Chester recognizes the phenomenon of social lift, of people becoming Christians from deprived backgrounds and acquiring new attitudes and behaviours that lead to social mobility. “To some extent,” he says, “this reflects an aspiration by new Christians towards middle-class values, which, in turn, reflects the church culture into which they are socialized” (14). Chester is walking a tightrope here, as I think he knows, but perhaps doesn’t express. He is at pains to point out that some working-class values are good and need to be affirmed, and some middle-class values are bad and need to be changed. Considering the vast majority of the readers of this book will be middle-class he is making is a good and necessary point. But I struggle with the argument here. Chester does say that social lift reflects the aspiration to middle-class values “to some extent” (my emphasis) but doesn’t tell us to what extent it doesn’t. In a book of this size and character it is impossible to cover all the issues but I think that the social analysis of the book is at times simplistic and over-generalized. The phrases “middle-class culture” and “working-class culture” are used throughout the book in such a way that an alien might be forgiven for believing that the two cultures are the products of two completely distinct communities, like a multi-ethnic society, living side-by-side but hardly interacting, and sharing very little. It may feel like that at times but the reality is that the categories of middle-class and working-class, as Chester acknowledges (43), are not as bounded as one might think. Moreover, British society has some cohesion such that interaction between different groups is constant and inevitable.

Furthermore, the recent Great British Class Survey (http://www.bbc.co.uk/science/0/21970879) resulted in a different construction of the class system such that Britain, according to the researchers, Mike Savage from the London School of Economics and Fiona Devine from the University of Manchester, is now better described by a new model with seven classes ranging from the Elite at the top to a 'Precariat' at the bottom. Unreached was published before this so doesn’t go into the recent diffraction of the working class into a much less cohesive agglomeration than it used to be (although this is acknowledged).

Whether a two or three class system or a seven class system is best to characterize British society is not the point.
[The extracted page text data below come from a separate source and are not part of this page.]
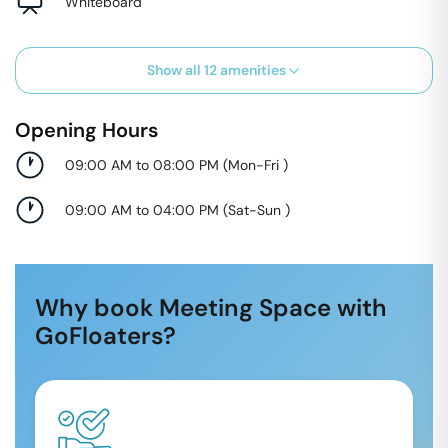
Whiteboard
Show all
12
amenities
Opening Hours
09:00 AM to 08:00 PM
(
Mon-Fri
)
09:00 AM to 04:00 PM
(
Sat-Sun
)
Why book Meeting Space with
GoFloaters?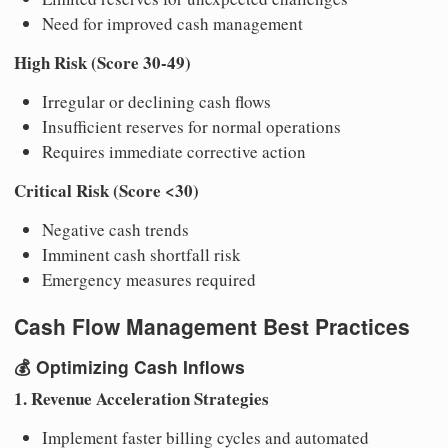
Need for improved cash management
High Risk (Score 30-49)
Irregular or declining cash flows
Insufficient reserves for normal operations
Requires immediate corrective action
Critical Risk (Score <30)
Negative cash trends
Imminent cash shortfall risk
Emergency measures required
Cash Flow Management Best Practices
💰
Optimizing Cash Inflows
1. Revenue Acceleration Strategies
Implement faster billing cycles and automated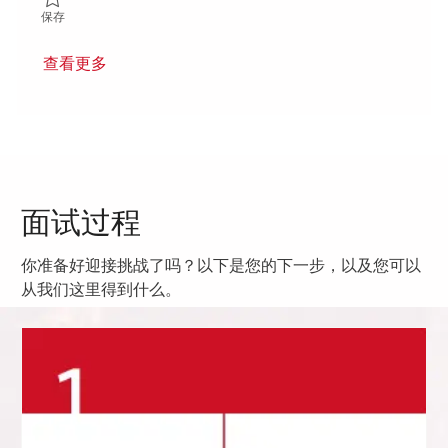
保存 Maintenance Technician 01808323
保存
查看更多
面试过程
你准备好迎接挑战了吗？以下是您的下一步，以及您可以
从我们这里得到什么。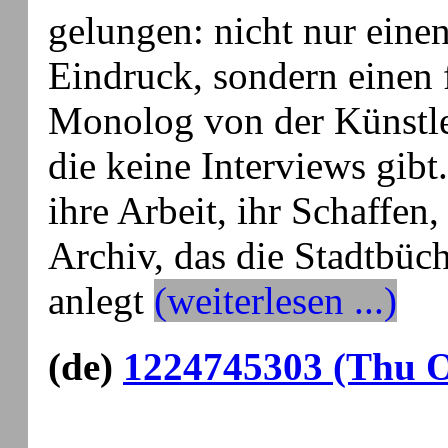
gelungen: nicht nur einen
Eindruck, sondern einen 
Monolog von der Künstl
die keine Interviews gibt.
ihre Arbeit, ihr Schaffen,
Archiv, das die Stadtbüch
anlegt
(weiterlesen ...)
(de)
1224745303 (Thu O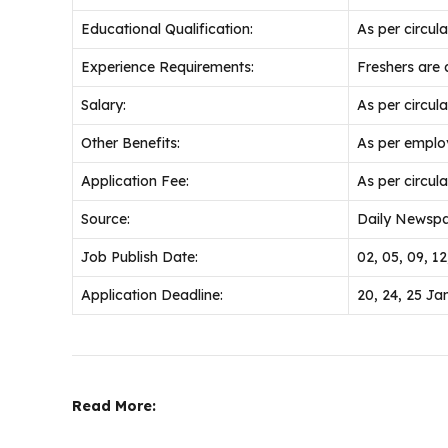
Educational Qualification:
As per circular
Experience Requirements:
Freshers are a
Salary:
As per circular
Other Benefits:
As per emplo
Application Fee:
As per circular
Source:
Daily Newspa
Job Publish Date:
02, 05, 09, 1
Application Deadline:
20, 24, 25 Ja
Read More: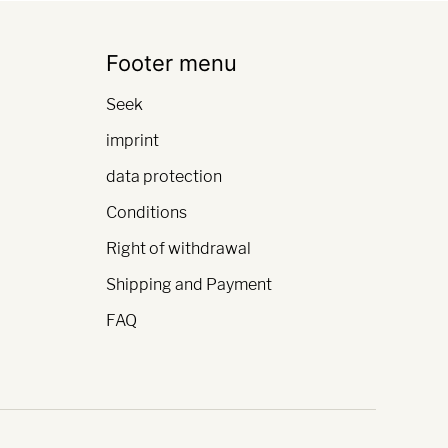
Footer menu
Seek
imprint
data protection
Conditions
Right of withdrawal
Shipping and Payment
FAQ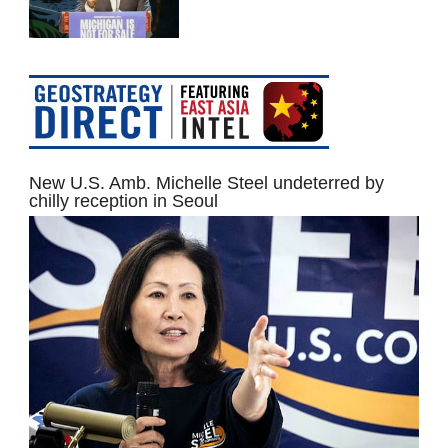
New U.S. Amb. Michelle Steel undeterred by
chilly reception in Seoul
They are all models of the social reality, not the reality itself. The point I am trying to make is that I am not sure that it is valid to talk in such concrete terms about middle-class values and working-class values. Since they are not distinct concrete social groups, but rather societal categories, their representatives do in fact share an awful lot—that’s what we might call British culture. While wanting to affirm, as Chester does, so much that is good and noble in the life of working-class people it is also right, I think, to acknowledge that some elements of British society, as any society, are more corrupt than others. New disciples from such backgrounds will have further to travel than others. Thankfully, much of the book covers the great needs of working class and deprived neighbourhoods and offers a feast of practical advice to those involved in gospel ministry among them. I hope a second edition would interact with the findings of the Great British Class Survey. This book should be read and prayed over by anyone seeking to reach out to those in working-class and deprived communities and should sound a challenge to a church that largely appeals to those it is like.